ENREGISTREMENTS FOURNIS
☆ ☆ ☆ ☆ ☆ ☆ ☆

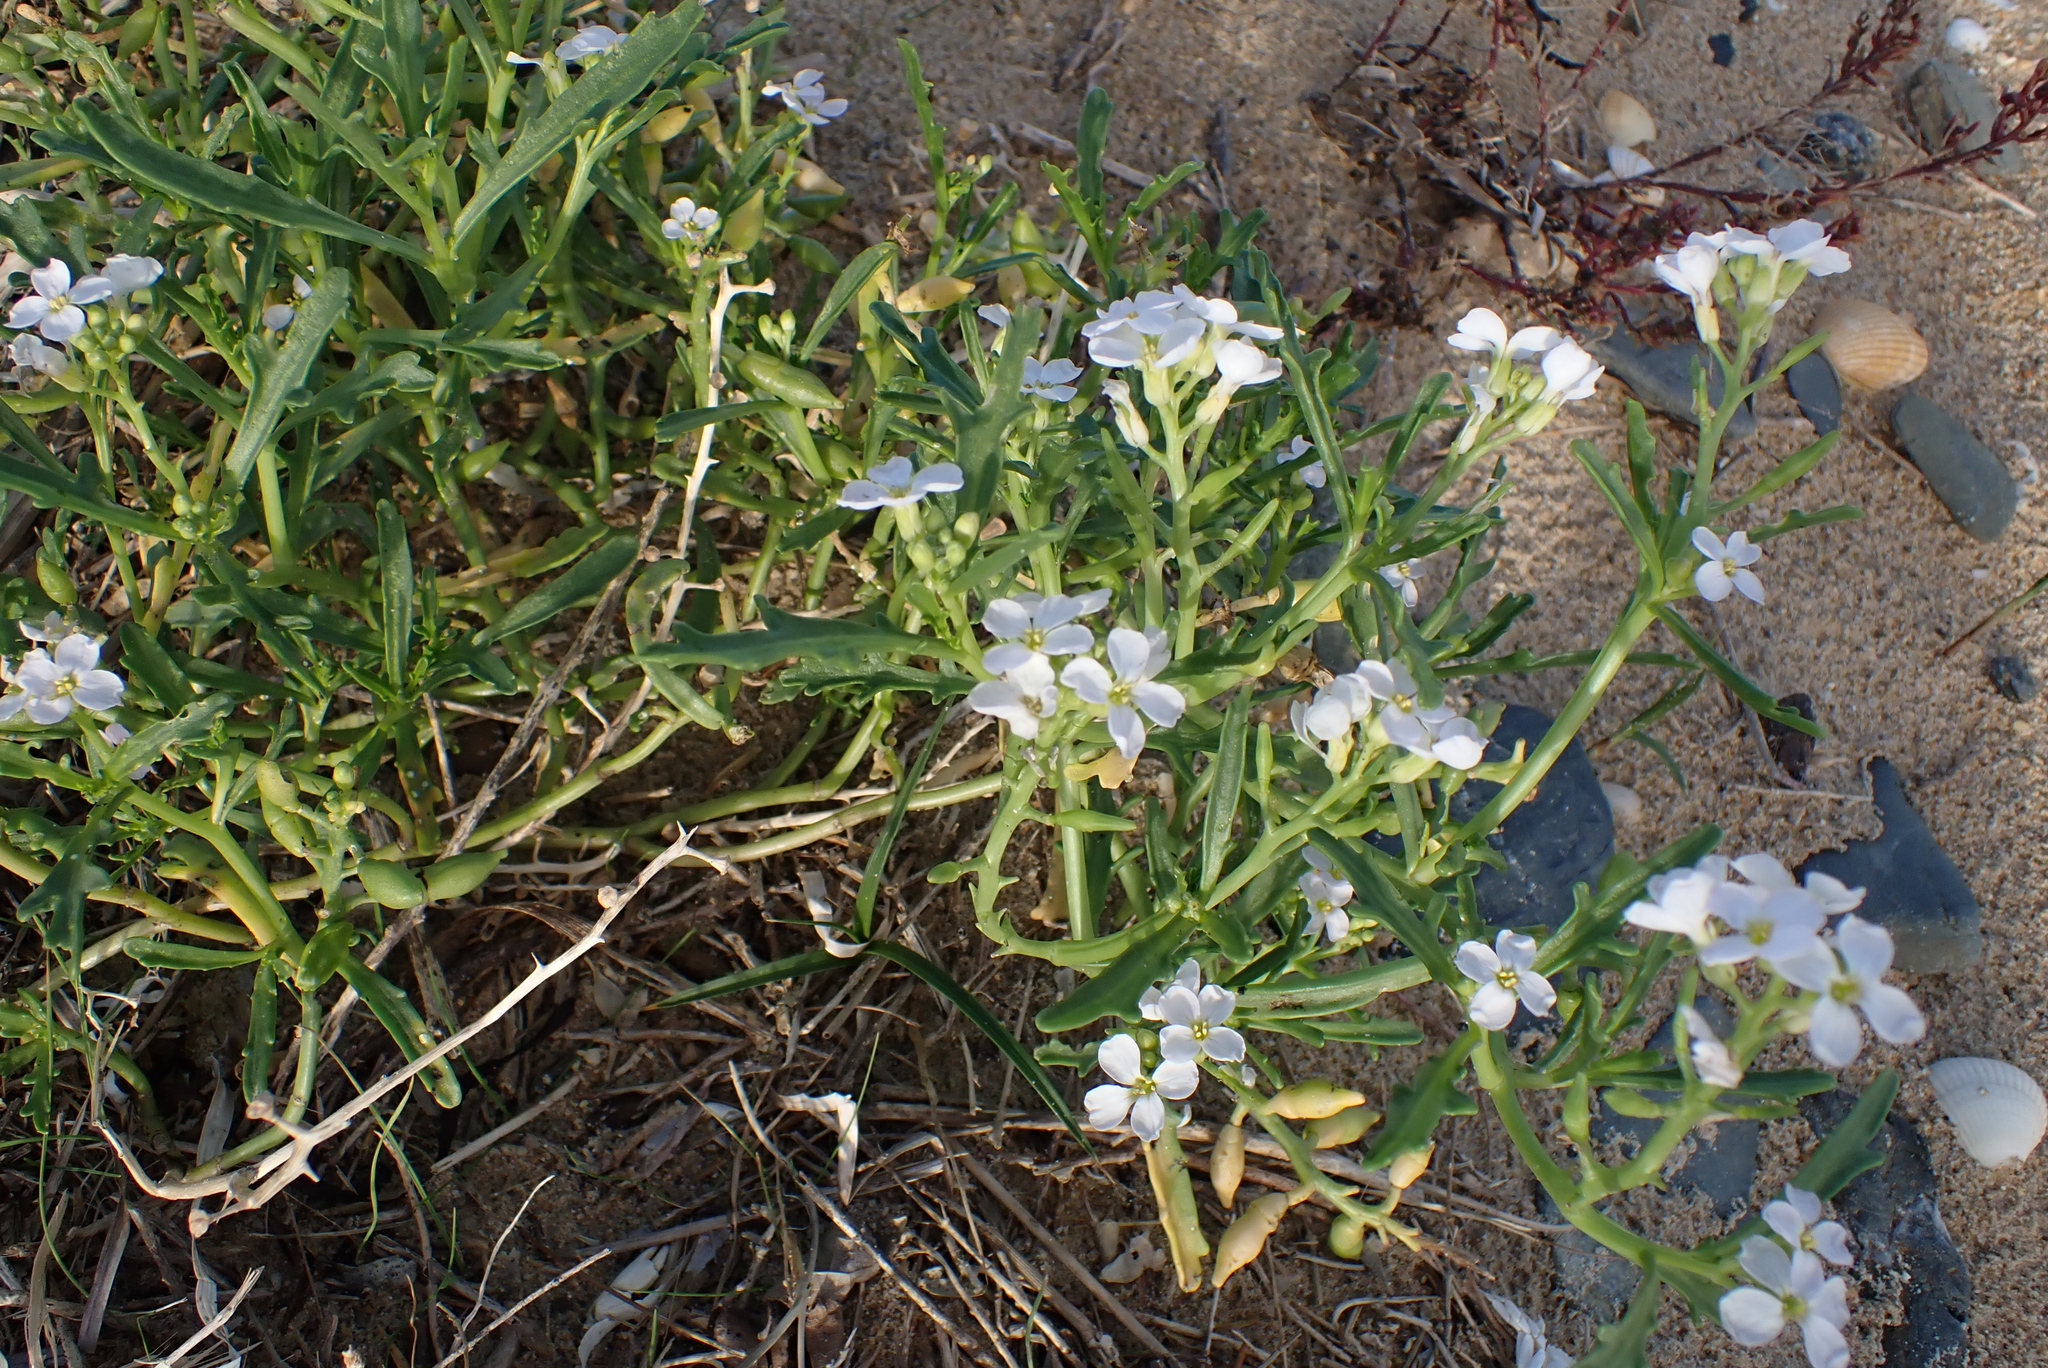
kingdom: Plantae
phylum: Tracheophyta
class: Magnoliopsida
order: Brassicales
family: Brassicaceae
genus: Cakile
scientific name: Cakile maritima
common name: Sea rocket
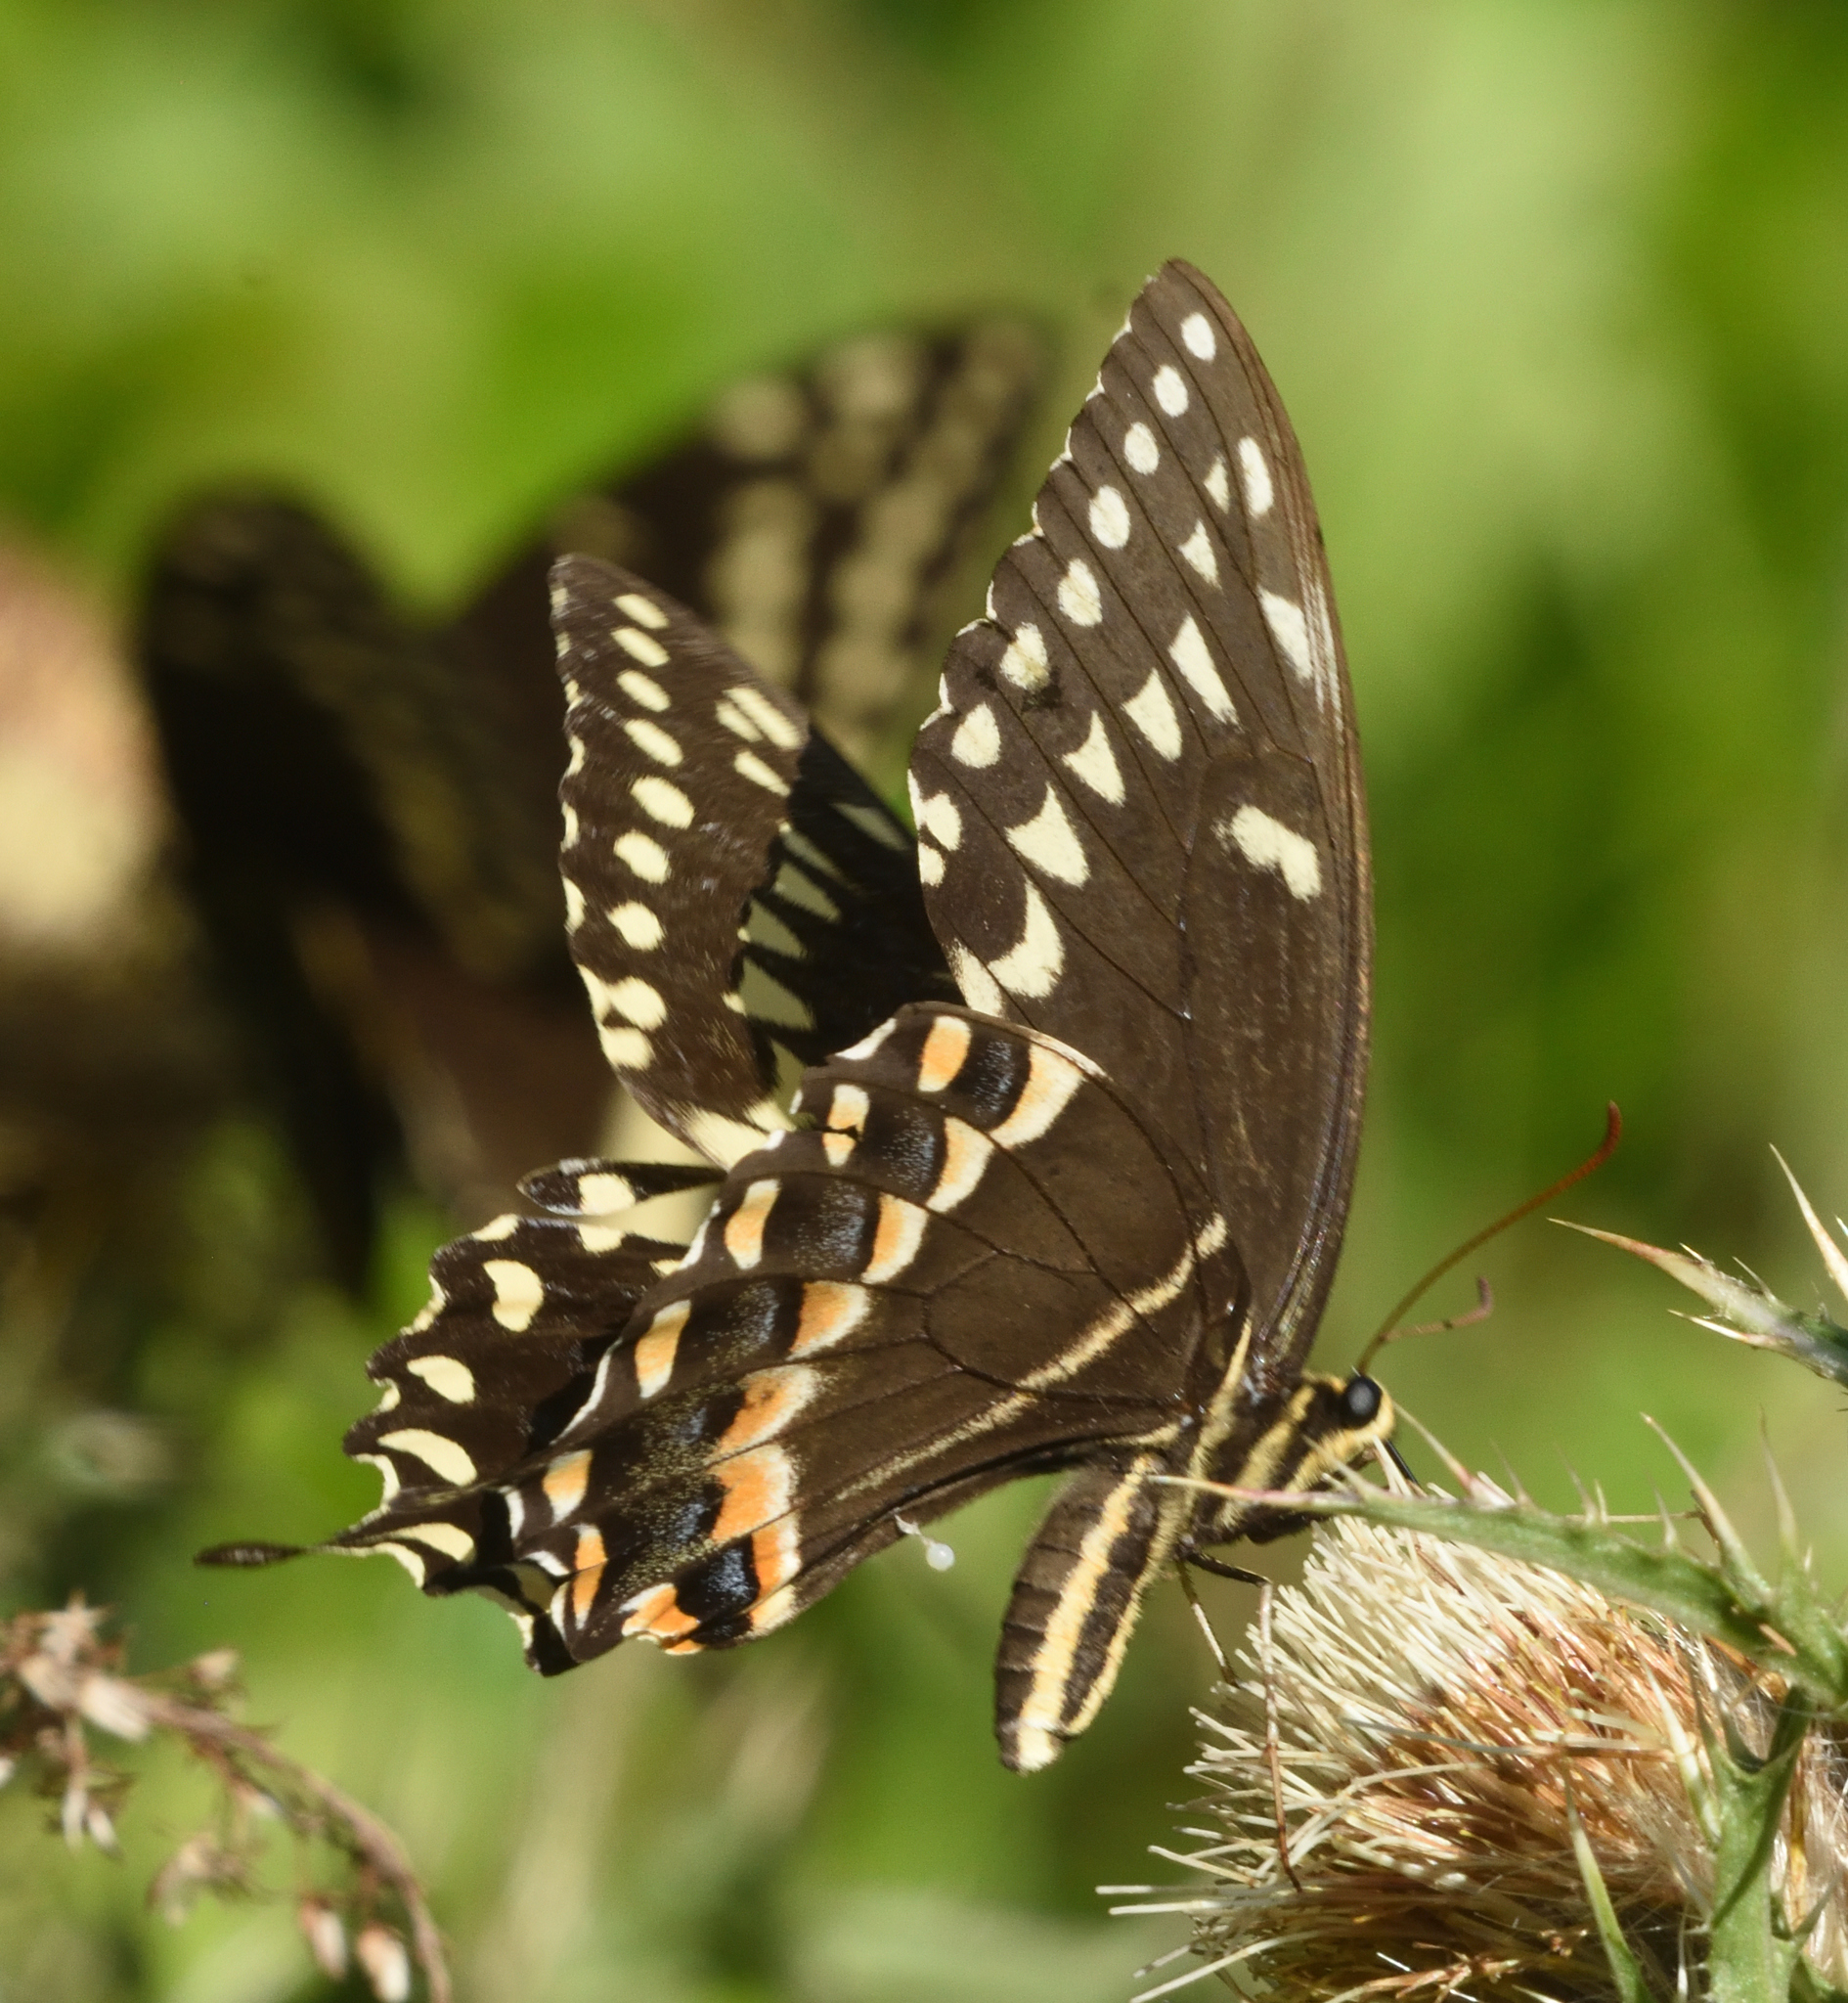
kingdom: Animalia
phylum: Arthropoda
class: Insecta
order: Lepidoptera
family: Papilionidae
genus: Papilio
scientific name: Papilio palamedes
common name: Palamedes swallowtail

☆ ☆ ☆ ☆ ☆ ☆ ☆

À FAIRE
Présentez tous ces enregistrements sous forme de CSV à deux colonnes, « rang » et « valeur », avec une ligne par niveau de classification, chaque champ entre guillemets et les sauts de ligne remplacés par des espaces. Laissez les images de côté.

RÉSULTAT OBTENU
rang,valeur
"kingdom:","Plantae"
"phylum:","Tracheophyta"
"class:","Magnoliopsida"
"order:","Brassicales"
"family:","Brassicaceae"
"genus:","Cakile"
"scientific name:","Cakile maritima"
"common name:","Sea rocket"
"kingdom:","Animalia"
"phylum:","Arthropoda"
"class:","Insecta"
"order:","Lepidoptera"
"family:","Papilionidae"
"genus:","Papilio"
"scientific name:","Papilio palamedes"
"common name:","Palamedes swallowtail"